200 mil idosos não usufruem do direito a reembolso de remédios, óculos e próteses
Desde 2007 que ser beneficiário do complemento solidário para idosos permite ter acesso a uma ajuda financeira adicional para suportar este tipo de encargos, mas só 15% dos idosos carenciados usufruem deste direito. A falta de informação parece ser uma justificação para tão poucos solicitarem estes apoios, explicaram ao iOnline vários médicos e o porta-voz do Movimento de Utentes do Serviço Nacional de Saúde, Manuel Vilas Boas. Depois de três anos de alertas e preocupações com o impacto da crise no acesso à saúde, ninguém recorda ter havido recentemente algum tipo de divulgação pública destes benefícios.

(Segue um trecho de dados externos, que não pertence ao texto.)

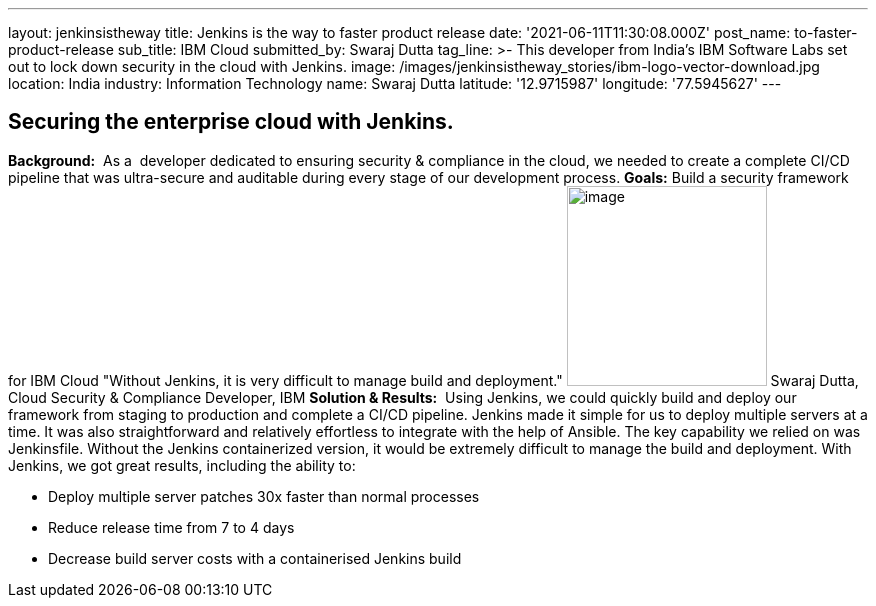 ---
layout: jenkinsistheway
title: Jenkins is the way to faster product release
date: '2021-06-11T11:30:08.000Z'
post_name: to-faster-product-release
sub_title: IBM Cloud
submitted_by: Swaraj Dutta
tag_line: >-
  This developer from India’s IBM Software Labs set out to lock down security in
  the cloud with Jenkins.
image: /images/jenkinsistheway_stories/ibm-logo-vector-download.jpg
location: India
industry: Information Technology
name: Swaraj Dutta
latitude: '12.9715987'
longitude: '77.5945627'
---


== Securing the enterprise cloud with Jenkins.

*Background:*  As a  developer dedicated to ensuring security & compliance in the cloud, we needed to create a complete CI/CD pipeline that was ultra-secure and auditable during every stage of our development process. *Goals:* Build a security framework for IBM Cloud "Without Jenkins, it is very difficult to manage build and deployment." image:/images/jenkinsistheway_stories/swaraj.jpeg[image,width=200,height=200] Swaraj Dutta, Cloud Security & Compliance Developer, IBM *Solution & Results:*  Using Jenkins, we could quickly build and deploy our framework from staging to production and complete a CI/CD pipeline. Jenkins made it simple for us to deploy multiple servers at a time. It was also straightforward and relatively effortless to integrate with the help of Ansible. The key capability we relied on was Jenkinsfile. Without the Jenkins containerized version, it would be extremely difficult to manage the build and deployment. With Jenkins, we got great results, including the ability to:

* Deploy multiple server patches 30x faster than normal processes
* Reduce release time from 7 to 4 days
* Decrease build server costs with a containerised Jenkins build
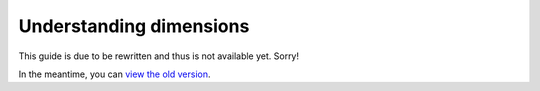 Understanding dimensions
########################

This guide is due to be rewritten and thus is not available yet. Sorry!

In the meantime, you can `view the old version <https://analytix.readthedocs.io/en/v2.2.0.post0/refs/yt-analytics-reports.html>`_.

O balanço do número de beneficiários dos chamados benefícios adicionais em saúde (BAS) surge no último relatório de acesso ao Serviço Nacional de Saúde (SNS), que o mesmo jornal consultou. Em 2013, estavam inscritos como beneficiários dos BAS 35 374 idosos. Cruzando esta informação com os dados da Segurança Social sobre os beneficiários do complemento solidário para idosos (CSI), verifica-se que havia mais 200 mil idosos que poderiam ter usufruído destas ajudas. No ano passado, 237 844 idosos beneficiaram do CSI, o que permite calcular que apenas 14,9% aproveitaram os BAS. Consultando o relatório de 2012, verifica-se que já nesse ano a taxa de utilização destes apoios pelos idosos era desta ordem, com uma taxa de 15,5%.
Numa pesquisa na internet, não é difícil encontrar as regras para ter acesso a estes apoios, sobretudo no site da Segurança Social. Mas nos centros de saúde não existe material de divulgação, embora os serviços dêem indicações a quem pergunta, o que implica estar informado à partida. Já as cartas do Instituto de Segurança Social que atribuem o CSI não fazem referência a este direito.
António Pimenta Marinho, médico da Unidade de Saúde Familiar + Carandá, em Braga, recorda que a última vez que houve algum esforço de divulgação foi em 2011. “Deveria ser feita com mais periodicidade”, defende o médico, admitindo que o desconhecimento ou o esquecimento destes direitos não existe só entre os utentes mas também entre os profissionais. “Quando um doente vem à consulta não existe nenhum alerta de que tem complemento solidário para idosos. Ou nos apercebemos da situação ou o doente sabe disso e diz”, explica Pimenta Marinho.
Rui Nogueira, vice-presidente da Associação Portuguesa de Medicina Geral e Familiar e médico de família em Lisboa, admite que não tinha conhecimento da existência destes apoios. Nogueira adianta que os actuais sistemas informáticos também não permitem aos médicos saber se os seus utentes são ou não pessoas carenciadas. “Mesmo as isenções de taxas moderadoras já não passam pelos nossos sistemas, sendo da responsabilidade das Finanças. Os únicos casos em que é o médico a activar a isenção dizem respeito a grávidas”.
Manuel Vilas Boas, porta-voz do Movimento de Utentes do Serviço Nacional de Saúde, defende que a baixa utilização destes apoios acaba por ser sintoma de algo maior: “Os mais velhos e carenciados cada vez têm mais dificuldades em deslocar-se aos cuidados de saúde e compram menos medicação. Não usam estes apoios porque não estão informados e porque estão cada vez mais afastados do SNS”. Vilas Boas não duvida que seria necessária maior divulgação para que este tipo de medidas tivesse algum impacto nos utentes. “O silêncio sobre elas só sugere que é de propósito”.